In 1937, the Windsors visited Adolf Hitler in Nazi Germany – rumours had long circulated about Wallis’ German sympathies, and they only increased with this news. Rumours continue to circulate to this day that the pair had Nazi sympathies: Edward gave full Nazi salutes during the visit, and many believe he would not have wanted to go to war with Germany had he still been king, as he viewed Communism as a threat which only Germany could viably have quashed.
The Duke and Duchess of Windsor were given an apartment in the Bois du Boulogne by Parisian municipal authorities, and lived there for much of the rest of their lives. Their relationship with the British royal family remained relatively frosty, with occasional and infrequent visits and communications.
Edward died in 1972 from throat cancer, and was buried at Windsor Castle – Wallis travelled to England for the funeral, and stayed at Buckingham Palace. She died in 1986, in Paris and was buried next to Edward at Windsor.
A divisive legacy
Wallis’ legacy lives on to this day – the woman a king gave up his kingdom for. She remains a figure clouded by rumour, conjecture, vitriol and gossip: whatever her true motives were remain unclear. Some argue she was the victim of her own ambition, that she never intended Edward to abdicate to marry her and the rest of her life was facing up to the consequences of her actions.

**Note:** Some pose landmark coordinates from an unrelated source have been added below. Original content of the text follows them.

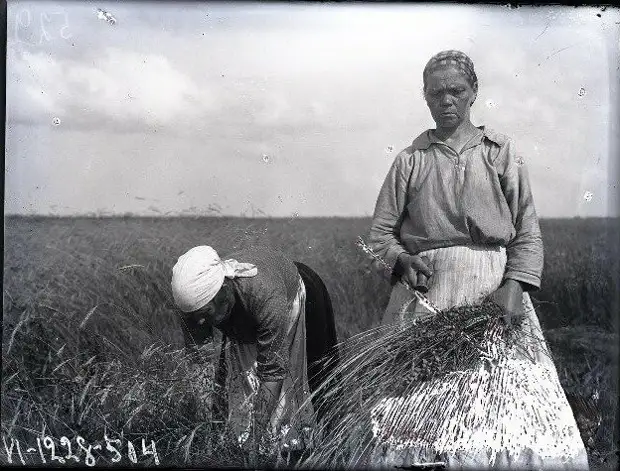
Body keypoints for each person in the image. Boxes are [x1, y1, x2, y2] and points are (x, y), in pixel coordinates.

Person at [367, 50, 589, 468]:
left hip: (493, 288)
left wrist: (515, 288)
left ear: (473, 94)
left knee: (498, 395)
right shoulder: (410, 161)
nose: (446, 100)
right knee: (422, 399)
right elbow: (380, 235)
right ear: (425, 98)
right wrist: (401, 260)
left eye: (456, 91)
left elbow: (526, 228)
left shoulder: (500, 152)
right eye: (436, 93)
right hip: (429, 294)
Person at [170, 245, 338, 462]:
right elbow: (200, 361)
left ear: (223, 290)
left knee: (299, 390)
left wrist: (255, 441)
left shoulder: (264, 296)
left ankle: (309, 452)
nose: (200, 323)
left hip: (290, 295)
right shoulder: (191, 306)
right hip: (244, 312)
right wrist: (203, 427)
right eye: (195, 317)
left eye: (205, 314)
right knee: (237, 403)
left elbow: (273, 373)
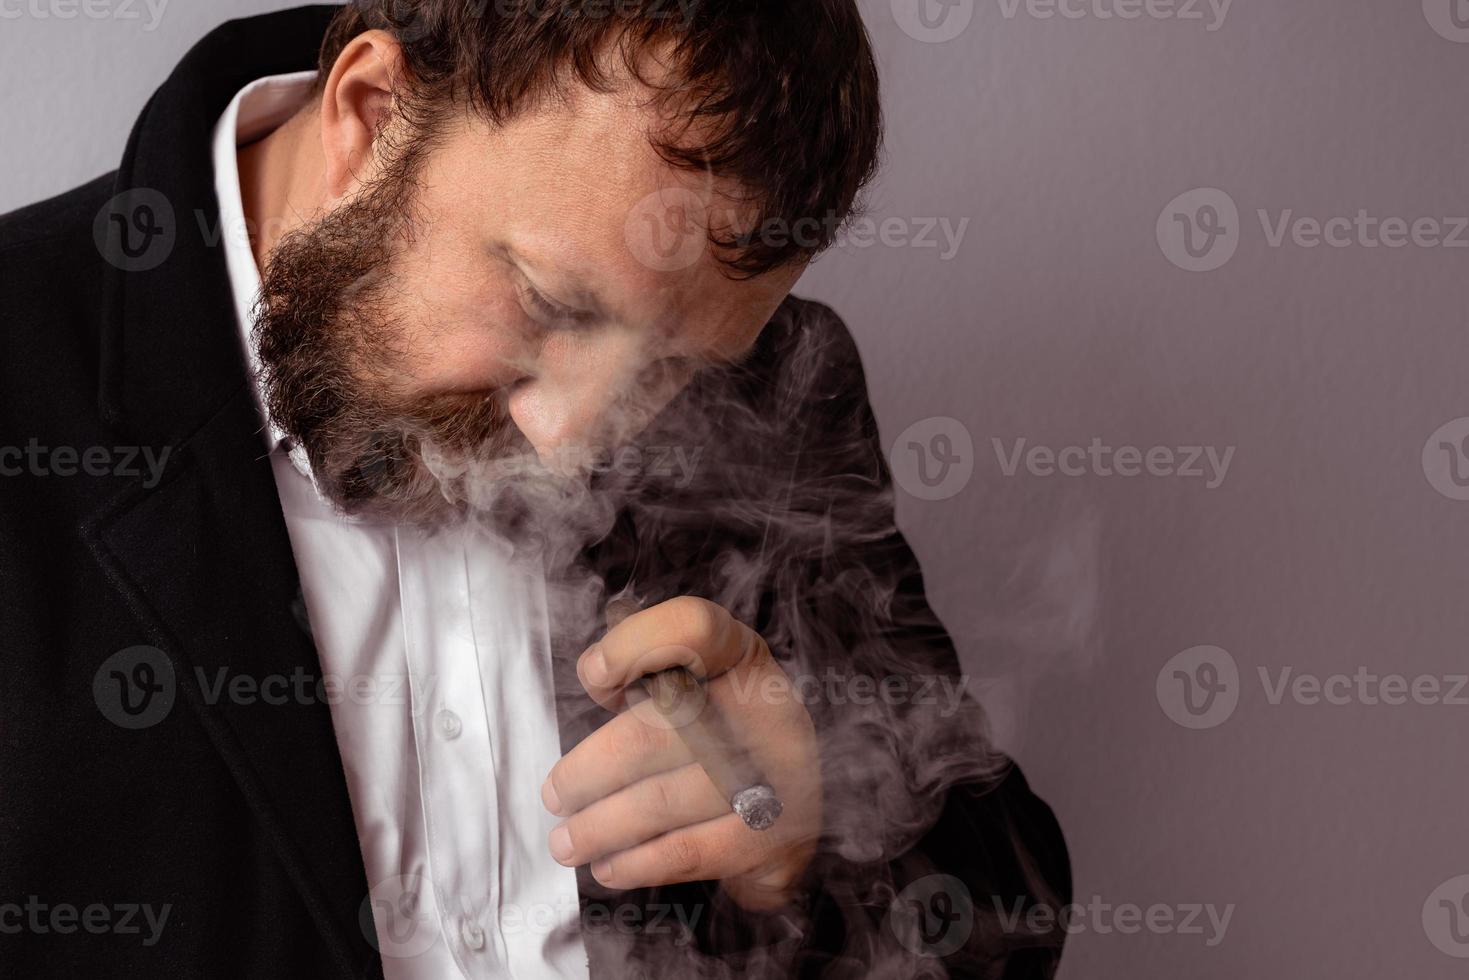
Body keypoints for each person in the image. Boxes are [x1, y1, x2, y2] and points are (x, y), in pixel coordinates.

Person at [0, 3, 1069, 977]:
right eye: (546, 303)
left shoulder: (786, 386)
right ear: (371, 114)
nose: (568, 444)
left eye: (675, 370)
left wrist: (806, 832)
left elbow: (1004, 914)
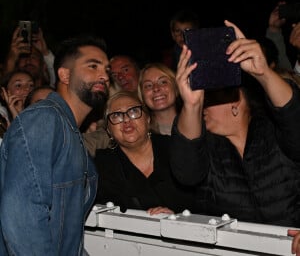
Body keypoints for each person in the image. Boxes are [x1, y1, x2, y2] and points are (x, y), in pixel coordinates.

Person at [169, 20, 300, 227]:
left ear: (235, 101)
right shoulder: (208, 150)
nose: (203, 108)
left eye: (208, 100)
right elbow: (186, 172)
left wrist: (263, 73)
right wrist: (192, 105)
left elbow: (294, 120)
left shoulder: (273, 133)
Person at [0, 34, 110, 255]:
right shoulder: (43, 119)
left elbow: (67, 233)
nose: (104, 76)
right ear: (64, 74)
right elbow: (22, 219)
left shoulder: (70, 133)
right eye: (93, 66)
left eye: (107, 70)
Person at [94, 90, 197, 215]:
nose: (126, 120)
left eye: (133, 111)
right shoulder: (102, 165)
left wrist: (176, 218)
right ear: (109, 130)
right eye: (116, 115)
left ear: (147, 119)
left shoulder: (175, 148)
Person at [138, 62, 181, 135]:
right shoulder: (140, 136)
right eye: (148, 85)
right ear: (142, 96)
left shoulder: (199, 123)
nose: (156, 88)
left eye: (163, 82)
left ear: (176, 87)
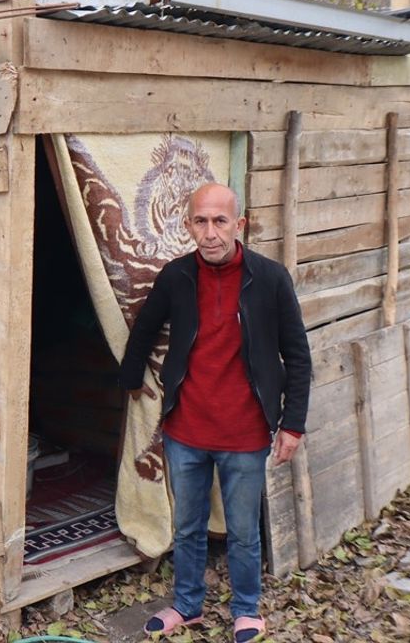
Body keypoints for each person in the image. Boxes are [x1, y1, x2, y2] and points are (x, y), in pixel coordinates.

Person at [119, 183, 312, 642]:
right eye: (200, 221)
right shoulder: (177, 277)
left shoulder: (270, 278)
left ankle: (246, 609)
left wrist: (293, 424)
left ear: (238, 225)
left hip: (245, 434)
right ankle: (187, 605)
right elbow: (144, 328)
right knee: (187, 527)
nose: (210, 232)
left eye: (220, 221)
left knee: (243, 532)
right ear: (188, 226)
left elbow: (298, 355)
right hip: (186, 430)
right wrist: (129, 380)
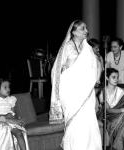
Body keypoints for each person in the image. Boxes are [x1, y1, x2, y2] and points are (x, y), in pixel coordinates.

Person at [49, 20, 102, 150]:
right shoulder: (67, 47)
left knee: (88, 122)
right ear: (73, 32)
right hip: (71, 92)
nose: (86, 31)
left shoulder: (87, 49)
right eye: (82, 29)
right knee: (75, 123)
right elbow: (56, 70)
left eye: (86, 28)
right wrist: (67, 70)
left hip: (86, 92)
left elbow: (94, 66)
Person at [97, 68, 124, 150]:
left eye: (117, 77)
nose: (116, 79)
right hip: (108, 116)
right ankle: (123, 146)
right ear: (107, 78)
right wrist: (123, 110)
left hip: (121, 115)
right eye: (113, 77)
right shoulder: (103, 92)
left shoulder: (122, 92)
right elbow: (107, 110)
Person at [0, 77, 29, 150]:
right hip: (0, 122)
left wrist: (18, 119)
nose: (8, 89)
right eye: (5, 87)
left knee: (19, 134)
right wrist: (4, 116)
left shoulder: (11, 99)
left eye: (9, 87)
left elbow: (13, 113)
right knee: (7, 136)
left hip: (11, 122)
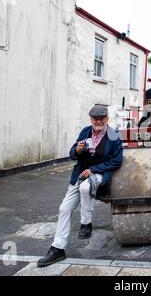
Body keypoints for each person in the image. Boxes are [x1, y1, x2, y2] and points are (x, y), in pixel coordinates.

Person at [37, 104, 123, 267]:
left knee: (85, 188)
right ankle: (58, 248)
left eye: (101, 118)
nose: (98, 121)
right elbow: (72, 154)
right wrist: (77, 149)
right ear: (90, 119)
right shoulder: (85, 131)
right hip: (79, 175)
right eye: (95, 119)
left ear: (107, 119)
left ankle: (86, 223)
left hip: (98, 175)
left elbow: (117, 161)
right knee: (64, 209)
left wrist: (93, 170)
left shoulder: (114, 136)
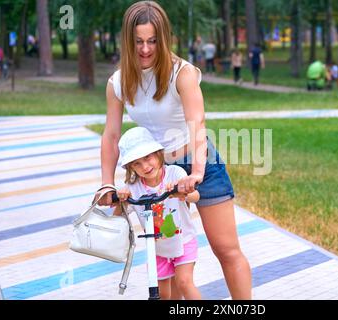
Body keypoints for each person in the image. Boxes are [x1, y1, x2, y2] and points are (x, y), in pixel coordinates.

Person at [99, 1, 252, 300]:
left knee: (226, 248)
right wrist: (106, 182)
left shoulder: (181, 73)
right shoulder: (117, 82)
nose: (145, 49)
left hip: (197, 161)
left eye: (153, 41)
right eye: (139, 42)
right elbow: (111, 135)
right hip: (153, 174)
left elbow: (197, 122)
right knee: (167, 261)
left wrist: (196, 172)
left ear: (163, 38)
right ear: (128, 42)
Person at [113, 127, 201, 300]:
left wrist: (180, 192)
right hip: (157, 250)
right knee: (161, 293)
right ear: (131, 168)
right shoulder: (134, 188)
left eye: (148, 157)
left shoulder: (175, 174)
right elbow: (117, 218)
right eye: (137, 163)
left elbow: (196, 196)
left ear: (158, 153)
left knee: (184, 282)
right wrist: (121, 200)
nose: (145, 166)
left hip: (184, 241)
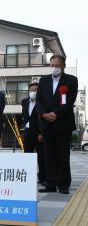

Others view her – and him – as star-crossed lovers, victims of the snobbish establishment who couldn’t face a commoner, and a foreigner, marrying the king. Many have drawn comparisons between the Windsors and Prince Charles and his second wife, Camilla Parker-Bowles: even 60 years later, the marriages of royalty still were expected to follow unspoken rules, and marrying a divorcee was still considered controversial for an heir to the throne.
In an interview with the BBC in 1970, Edward declared “I have no regrets, I stay interested in my country, Britain, your land and mine. I wish it well.” And as for Wallis’ true thoughts? She is supposed to simply have said “You have no idea how hard it is to live out a great romance.”